Europe’s exchange traded products business, which is largely dominated by three issuers, could rise to $1 trillion in combined assets under management by the end of this year.
Europe-listed ETFs pulled in $32 billion in the first six months of the year, less than half the $74 billion gained by their U.S. counterparts, but that “growth rate that would take total assets to more than half a trillion dollars by year-end if it persists,” according to Funds Europe.
“So far this year, equity ETPs accounted for $18.5 billion of the net flows in Europe, compared with $12.3 billion for fixed income products and a net outflow of $427 million for commodity products,” Funds Europe reported.
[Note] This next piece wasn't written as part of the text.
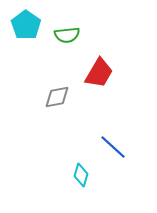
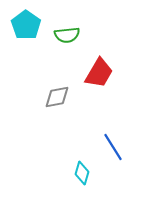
blue line: rotated 16 degrees clockwise
cyan diamond: moved 1 px right, 2 px up
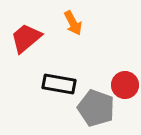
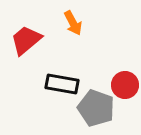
red trapezoid: moved 2 px down
black rectangle: moved 3 px right
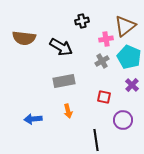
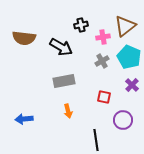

BlackRock’s (NYSE: BLK) iShares, Deutsche Bank (NYSE: DB) and Societe Generale’s Lyxor are the dominate ETF issuers in Europe.
“In June investors invested almost all net new money into equity exposures with the US and emerging markets being the preferred allocations. The S&P 500 index ended up 7% at the end of Q2 2014, closing at an all-time high (1963) on June 20th. Internationally, developed markets gained 2% and emerging markets are up 4%. The positive equity market performance has helped to improve investor confidence during the first half of 2014.” according to Deborah Fuhr, Managing Partner at ETFGI.
As of the end of June, Europe was home to nearly 1,440 ETFs and almost 2,060 exchange traded products from 50 providers, according to ETFGI data. The total number of Europe-listed ETPs has more than quadrupled since 2007.